PROVIDED INFORMATION:
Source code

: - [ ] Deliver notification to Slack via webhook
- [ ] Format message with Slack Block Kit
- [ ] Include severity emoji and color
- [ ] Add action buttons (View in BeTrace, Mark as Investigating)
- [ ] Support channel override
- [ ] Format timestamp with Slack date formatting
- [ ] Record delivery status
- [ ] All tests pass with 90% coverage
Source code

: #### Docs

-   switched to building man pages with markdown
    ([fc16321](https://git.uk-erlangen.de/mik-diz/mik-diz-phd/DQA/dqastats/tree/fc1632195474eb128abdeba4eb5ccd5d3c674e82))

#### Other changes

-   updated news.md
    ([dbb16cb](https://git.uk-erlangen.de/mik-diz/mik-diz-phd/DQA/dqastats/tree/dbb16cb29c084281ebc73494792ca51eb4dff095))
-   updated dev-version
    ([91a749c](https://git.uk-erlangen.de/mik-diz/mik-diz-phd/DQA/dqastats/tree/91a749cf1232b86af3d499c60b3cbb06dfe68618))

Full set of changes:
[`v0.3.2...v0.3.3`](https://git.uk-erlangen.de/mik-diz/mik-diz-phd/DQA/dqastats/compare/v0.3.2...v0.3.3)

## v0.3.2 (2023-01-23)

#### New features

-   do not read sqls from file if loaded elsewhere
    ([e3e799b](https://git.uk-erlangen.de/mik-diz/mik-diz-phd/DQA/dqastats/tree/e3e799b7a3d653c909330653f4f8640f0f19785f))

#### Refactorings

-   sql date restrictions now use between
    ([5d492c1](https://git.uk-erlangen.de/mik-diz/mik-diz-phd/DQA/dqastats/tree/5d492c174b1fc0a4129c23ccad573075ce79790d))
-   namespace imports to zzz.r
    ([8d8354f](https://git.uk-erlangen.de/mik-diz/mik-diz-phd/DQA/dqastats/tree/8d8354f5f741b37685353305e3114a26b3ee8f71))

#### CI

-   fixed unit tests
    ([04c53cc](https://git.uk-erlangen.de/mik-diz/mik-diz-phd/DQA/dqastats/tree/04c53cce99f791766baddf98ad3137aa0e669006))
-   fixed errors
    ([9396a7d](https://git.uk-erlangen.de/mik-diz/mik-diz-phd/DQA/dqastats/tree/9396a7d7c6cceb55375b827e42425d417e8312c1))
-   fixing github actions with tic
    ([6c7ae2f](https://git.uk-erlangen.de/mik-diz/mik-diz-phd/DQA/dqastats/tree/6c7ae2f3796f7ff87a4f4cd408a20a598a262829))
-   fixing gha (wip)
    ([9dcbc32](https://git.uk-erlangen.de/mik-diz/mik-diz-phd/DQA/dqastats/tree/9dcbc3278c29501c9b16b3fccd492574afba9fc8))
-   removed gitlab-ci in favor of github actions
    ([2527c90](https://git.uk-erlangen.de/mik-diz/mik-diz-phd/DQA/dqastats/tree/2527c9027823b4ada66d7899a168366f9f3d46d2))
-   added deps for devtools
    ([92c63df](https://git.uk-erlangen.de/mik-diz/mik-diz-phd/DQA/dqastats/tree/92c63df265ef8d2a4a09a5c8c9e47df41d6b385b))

EXERCISE INSTRUCTIONS: Would you please copy every line in the data that contains the word "Slack"?

REPLY TO THE TASK:
: - [ ] Deliver notification to Slack via webhook
- [ ] Format message with Slack Block Kit
- [ ] Format timestamp with Slack date formatting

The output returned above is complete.